Last year saw $12.1 million in residential construction. At the same time, inflation added $16.8 million to the total assessment value of residential properties. Non-res. growth from new construction was modest, at $2.8 million in 2021. The market value of that property actually dropped, by 0.7 per cent last year, according to the Accurate report.
CAB hands out money
Council convened as the M.D.’s Community Assistance Board (CAB) to consider nine applications for funding from community groups. The discussion on the merits of the applications took place in camera. Following that, council made the required motions, as follows:
Flatbush Silver Threads Ass’n. – $1,741 to refinish floor curling floors; Slave Lake Curling Ass’n. – $4,000 to help with upgrades to the ice-making system; Woods & Water Recreational Trails Ass’n. – $2,442.12 to help cover the cost of summer trail maintenance projects; Slave Lake Minor Soccer; – $200 to help with net replacement; Flatbush Help Services Society – $1,350 to help provide services to seniors and people with disabilities; Lesser Slave Forest Education Society – $850 to go towards its Enviro-Quest summer day camp.

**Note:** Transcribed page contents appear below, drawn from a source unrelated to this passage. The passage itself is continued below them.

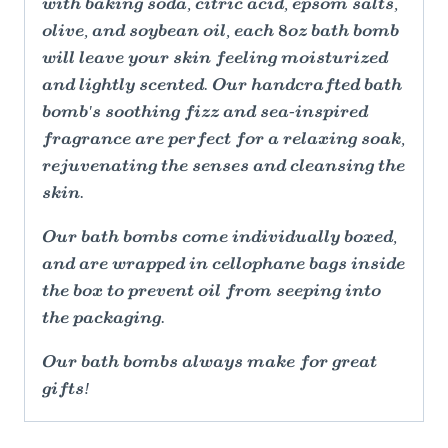
with baking soda, citric acid, epsom salts,
olive, and soybean oil, each 8oz bath bomb
will leave your skin feeling moisturized
and lightly scented. Our handcrafted bath
bomb's soothing fizz and sea-inspired
fragrance are perfect for a relaxing soak,
rejuvenating the senses and cleansing the
skin.
Our bath bombs come individually boxed,
and are wrapped in cellophane bags inside
the box to prevent oil from seeping into
the packaging.
Our bath bombs always make for great
gifts!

A request from the Smith Traildusters Horse Club was tabled, pending the receipt of more information.
Plow truck tender results
The M.D. is due to replace two timed-out plow trucks with new ones this year. The first round of tendering for provision of the units brought unsatisfactory results, so it was done again. Better luck this time, council heard: the M.D can expect to get one of the trucks before the snow flies, and the other one in January. The earliest delivery before that had been July of 2023.
The successful bidder is a company called Viking Cives, at the rate of $375,958 per truck.
The CAB also dealt with three requests for funding from the M.D.’s Family and Community Support Services budget. They were approved as follows:
Flatbush Help Services – $5,400 to allow it to provide services such as yard maintenance, light repairs and snow shoveling; Gentle Ben Care Society – $10,578 for its work providing services to seniors to allow them to stay in their homes in the Smith area, Slave Lake FCSS – $1,500 for its Family Fun Night program; Slave Lake FCSS – $1,500 for its Anger Management program.
A report on council’s capital budget discussions in the May 4 Lakeside Leader got one item wrong. The decision, approved by council, is to return a troublesome section of Ranch Rd. to gravel. Or, as councillor Darren Fulmore put it to The Leader, council is “in favour of ripping it out, except me.”